WRITTEN EXERCISE: Reproduce every line of the listing below without changes, leaving out the pictures.

(Source records)
*-*-*
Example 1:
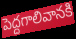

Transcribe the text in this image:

పెద్దగాలివానకి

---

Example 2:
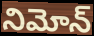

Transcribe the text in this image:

నిమోన్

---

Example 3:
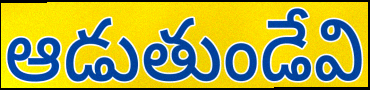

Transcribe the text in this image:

ఆడుతుండేవి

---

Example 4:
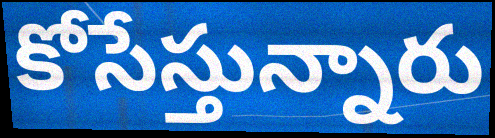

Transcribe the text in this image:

కోసేస్తున్నారు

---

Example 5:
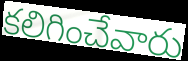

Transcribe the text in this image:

కలిగించేవారు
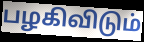
பழகிவிடும்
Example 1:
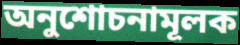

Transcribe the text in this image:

অনুশোচনামূলক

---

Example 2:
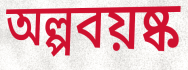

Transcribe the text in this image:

অল্পবয়ষ্ক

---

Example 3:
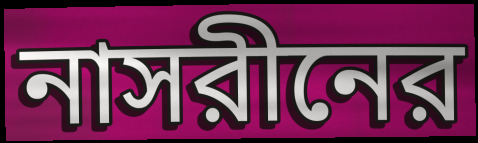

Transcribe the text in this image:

নাসরীনের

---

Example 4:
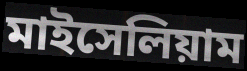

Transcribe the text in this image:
*-*-*
WRITTEN ANSWER:
Example 1:

Transcribe the text in this image:

పెద్దగాలివానకి

---

Example 2:

Transcribe the text in this image:

నిమోన్

---

Example 3:

Transcribe the text in this image:

ఆడుతుండేవి

---

Example 4:

Transcribe the text in this image:

కోసేస్తున్నారు

---

Example 5:

Transcribe the text in this image:

కలిగించేవారు
பழகிவிடும்
Example 1:

Transcribe the text in this image:

অনুশোচনামূলক

---

Example 2:

Transcribe the text in this image:

অল্পবয়ষ্ক

---

Example 3:

Transcribe the text in this image:

নাসরীনের

---

Example 4:

Transcribe the text in this image:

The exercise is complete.